(Dataset entries)
★ ★ ★ ★ ★

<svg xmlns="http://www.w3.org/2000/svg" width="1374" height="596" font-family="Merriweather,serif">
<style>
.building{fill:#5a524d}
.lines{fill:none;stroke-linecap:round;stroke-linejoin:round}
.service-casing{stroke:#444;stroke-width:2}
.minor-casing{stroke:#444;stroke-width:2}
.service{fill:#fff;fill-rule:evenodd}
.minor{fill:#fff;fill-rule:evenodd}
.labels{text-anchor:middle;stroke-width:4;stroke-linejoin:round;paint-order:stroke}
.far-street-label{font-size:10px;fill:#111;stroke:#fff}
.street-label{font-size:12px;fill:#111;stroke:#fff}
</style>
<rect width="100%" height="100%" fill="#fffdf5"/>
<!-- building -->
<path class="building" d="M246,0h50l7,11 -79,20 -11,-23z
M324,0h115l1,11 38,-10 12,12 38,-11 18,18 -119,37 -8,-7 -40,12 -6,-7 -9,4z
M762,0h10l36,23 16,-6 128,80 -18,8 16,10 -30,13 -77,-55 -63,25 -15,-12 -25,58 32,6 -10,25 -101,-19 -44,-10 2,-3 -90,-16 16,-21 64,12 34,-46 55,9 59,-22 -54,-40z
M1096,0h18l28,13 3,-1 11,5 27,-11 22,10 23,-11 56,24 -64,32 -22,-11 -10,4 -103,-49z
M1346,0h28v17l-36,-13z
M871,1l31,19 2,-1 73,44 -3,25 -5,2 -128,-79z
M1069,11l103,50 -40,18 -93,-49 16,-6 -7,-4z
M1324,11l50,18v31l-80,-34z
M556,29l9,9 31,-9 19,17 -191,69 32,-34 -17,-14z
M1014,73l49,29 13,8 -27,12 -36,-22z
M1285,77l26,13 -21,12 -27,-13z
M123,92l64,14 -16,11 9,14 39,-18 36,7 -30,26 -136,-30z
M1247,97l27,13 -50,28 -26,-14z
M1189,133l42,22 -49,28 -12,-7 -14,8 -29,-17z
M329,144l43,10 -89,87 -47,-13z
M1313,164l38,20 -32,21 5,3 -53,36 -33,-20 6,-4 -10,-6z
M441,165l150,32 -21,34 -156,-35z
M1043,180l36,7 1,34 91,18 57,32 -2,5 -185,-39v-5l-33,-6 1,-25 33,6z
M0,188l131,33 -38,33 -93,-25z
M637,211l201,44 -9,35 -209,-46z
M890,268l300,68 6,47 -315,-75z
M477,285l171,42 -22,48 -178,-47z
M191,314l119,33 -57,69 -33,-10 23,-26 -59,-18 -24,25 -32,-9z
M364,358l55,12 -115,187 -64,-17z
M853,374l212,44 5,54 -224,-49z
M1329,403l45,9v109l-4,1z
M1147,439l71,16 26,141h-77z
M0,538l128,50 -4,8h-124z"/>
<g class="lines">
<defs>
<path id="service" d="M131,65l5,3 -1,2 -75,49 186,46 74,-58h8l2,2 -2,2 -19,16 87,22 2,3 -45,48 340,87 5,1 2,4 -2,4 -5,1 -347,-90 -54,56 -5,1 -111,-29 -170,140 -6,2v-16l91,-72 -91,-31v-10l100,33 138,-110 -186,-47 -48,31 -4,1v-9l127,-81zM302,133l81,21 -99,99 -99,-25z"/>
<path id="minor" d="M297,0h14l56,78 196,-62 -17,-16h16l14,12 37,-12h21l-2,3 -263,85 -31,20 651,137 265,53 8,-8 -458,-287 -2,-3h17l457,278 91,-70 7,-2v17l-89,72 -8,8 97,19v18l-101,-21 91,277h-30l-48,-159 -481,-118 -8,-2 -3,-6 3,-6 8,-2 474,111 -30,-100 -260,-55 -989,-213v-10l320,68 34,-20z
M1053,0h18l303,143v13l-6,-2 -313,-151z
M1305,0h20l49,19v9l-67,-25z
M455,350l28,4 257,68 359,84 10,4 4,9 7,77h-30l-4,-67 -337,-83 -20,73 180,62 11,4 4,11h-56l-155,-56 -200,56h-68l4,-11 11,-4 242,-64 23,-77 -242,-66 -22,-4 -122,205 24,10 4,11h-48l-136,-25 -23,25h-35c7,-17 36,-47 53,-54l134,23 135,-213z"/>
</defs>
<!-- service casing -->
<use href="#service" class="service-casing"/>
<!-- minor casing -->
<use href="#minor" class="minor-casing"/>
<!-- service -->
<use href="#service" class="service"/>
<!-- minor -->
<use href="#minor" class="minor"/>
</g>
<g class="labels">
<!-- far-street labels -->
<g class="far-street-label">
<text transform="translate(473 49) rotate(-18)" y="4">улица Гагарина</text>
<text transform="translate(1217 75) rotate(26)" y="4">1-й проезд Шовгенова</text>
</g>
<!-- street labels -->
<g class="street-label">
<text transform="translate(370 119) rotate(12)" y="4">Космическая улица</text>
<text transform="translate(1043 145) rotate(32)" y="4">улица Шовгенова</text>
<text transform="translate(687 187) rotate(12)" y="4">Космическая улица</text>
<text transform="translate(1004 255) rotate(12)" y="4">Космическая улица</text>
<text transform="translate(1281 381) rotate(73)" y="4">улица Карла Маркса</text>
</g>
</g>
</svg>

★ ★ ★ ★ ★

## Your objective
Each entry shown above should be transcribed exactly as written.

## Task answer
<svg xmlns="http://www.w3.org/2000/svg" width="1374" height="596" font-family="Merriweather,serif">
<style>
.building{fill:#5a524d}
.lines{fill:none;stroke-linecap:round;stroke-linejoin:round}
.service-casing{stroke:#444;stroke-width:2}
.minor-casing{stroke:#444;stroke-width:2}
.service{fill:#fff;fill-rule:evenodd}
.minor{fill:#fff;fill-rule:evenodd}
.labels{text-anchor:middle;stroke-width:4;stroke-linejoin:round;paint-order:stroke}
.far-street-label{font-size:10px;fill:#111;stroke:#fff}
.street-label{font-size:12px;fill:#111;stroke:#fff}
</style>
<rect width="100%" height="100%" fill="#fffdf5"/>
<!-- building -->
<path class="building" d="M246,0h50l7,11 -79,20 -11,-23z
M324,0h115l1,11 38,-10 12,12 38,-11 18,18 -119,37 -8,-7 -40,12 -6,-7 -9,4z
M762,0h10l36,23 16,-6 128,80 -18,8 16,10 -30,13 -77,-55 -63,25 -15,-12 -25,58 32,6 -10,25 -101,-19 -44,-10 2,-3 -90,-16 16,-21 64,12 34,-46 55,9 59,-22 -54,-40z
M1096,0h18l28,13 3,-1 11,5 27,-11 22,10 23,-11 56,24 -64,32 -22,-11 -10,4 -103,-49z
M1346,0h28v17l-36,-13z
M871,1l31,19 2,-1 73,44 -3,25 -5,2 -128,-79z
M1069,11l103,50 -40,18 -93,-49 16,-6 -7,-4z
M1324,11l50,18v31l-80,-34z
M556,29l9,9 31,-9 19,17 -191,69 32,-34 -17,-14z
M1014,73l49,29 13,8 -27,12 -36,-22z
M1285,77l26,13 -21,12 -27,-13z
M123,92l64,14 -16,11 9,14 39,-18 36,7 -30,26 -136,-30z
M1247,97l27,13 -50,28 -26,-14z
M1189,133l42,22 -49,28 -12,-7 -14,8 -29,-17z
M329,144l43,10 -89,87 -47,-13z
M1313,164l38,20 -32,21 5,3 -53,36 -33,-20 6,-4 -10,-6z
M441,165l150,32 -21,34 -156,-35z
M1043,180l36,7 1,34 91,18 57,32 -2,5 -185,-39v-5l-33,-6 1,-25 33,6z
M0,188l131,33 -38,33 -93,-25z
M637,211l201,44 -9,35 -209,-46z
M890,268l300,68 6,47 -315,-75z
M477,285l171,42 -22,48 -178,-47z
M191,314l119,33 -57,69 -33,-10 23,-26 -59,-18 -24,25 -32,-9z
M364,358l55,12 -115,187 -64,-17z
M853,374l212,44 5,54 -224,-49z
M1329,403l45,9v109l-4,1z
M1147,439l71,16 26,141h-77z
M0,538l128,50 -4,8h-124z"/>
<g class="lines">
<defs>
<path id="service" d="M131,65l5,3 -1,2 -75,49 186,46 74,-58h8l2,2 -2,2 -19,16 87,22 2,3 -45,48 340,87 5,1 2,4 -2,4 -5,1 -347,-90 -54,56 -5,1 -111,-29 -170,140 -6,2v-16l91,-72 -91,-31v-10l100,33 138,-110 -186,-47 -48,31 -4,1v-9l127,-81zM302,133l81,21 -99,99 -99,-25z"/>
<path id="minor" d="M297,0h14l56,78 196,-62 -17,-16h16l14,12 37,-12h21l-2,3 -263,85 -31,20 651,137 265,53 8,-8 -458,-287 -2,-3h17l457,278 91,-70 7,-2v17l-89,72 -8,8 97,19v18l-101,-21 91,277h-30l-48,-159 -481,-118 -8,-2 -3,-6 3,-6 8,-2 474,111 -30,-100 -260,-55 -989,-213v-10l320,68 34,-20z
M1053,0h18l303,143v13l-6,-2 -313,-151z
M1305,0h20l49,19v9l-67,-25z
M455,350l28,4 257,68 359,84 10,4 4,9 7,77h-30l-4,-67 -337,-83 -20,73 180,62 11,4 4,11h-56l-155,-56 -200,56h-68l4,-11 11,-4 242,-64 23,-77 -242,-66 -22,-4 -122,205 24,10 4,11h-48l-136,-25 -23,25h-35c7,-17 36,-47 53,-54l134,23 135,-213z"/>
</defs>
<!-- service casing -->
<use href="#service" class="service-casing"/>
<!-- minor casing -->
<use href="#minor" class="minor-casing"/>
<!-- service -->
<use href="#service" class="service"/>
<!-- minor -->
<use href="#minor" class="minor"/>
</g>
<g class="labels">
<!-- far-street labels -->
<g class="far-street-label">
<text transform="translate(473 49) rotate(-18)" y="4">улица Гагарина</text>
<text transform="translate(1217 75) rotate(26)" y="4">1-й проезд Шовгенова</text>
</g>
<!-- street labels -->
<g class="street-label">
<text transform="translate(370 119) rotate(12)" y="4">Космическая улица</text>
<text transform="translate(1043 145) rotate(32)" y="4">улица Шовгенова</text>
<text transform="translate(687 187) rotate(12)" y="4">Космическая улица</text>
<text transform="translate(1004 255) rotate(12)" y="4">Космическая улица</text>
<text transform="translate(1281 381) rotate(73)" y="4">улица Карла Маркса</text>
</g>
</g>
</svg>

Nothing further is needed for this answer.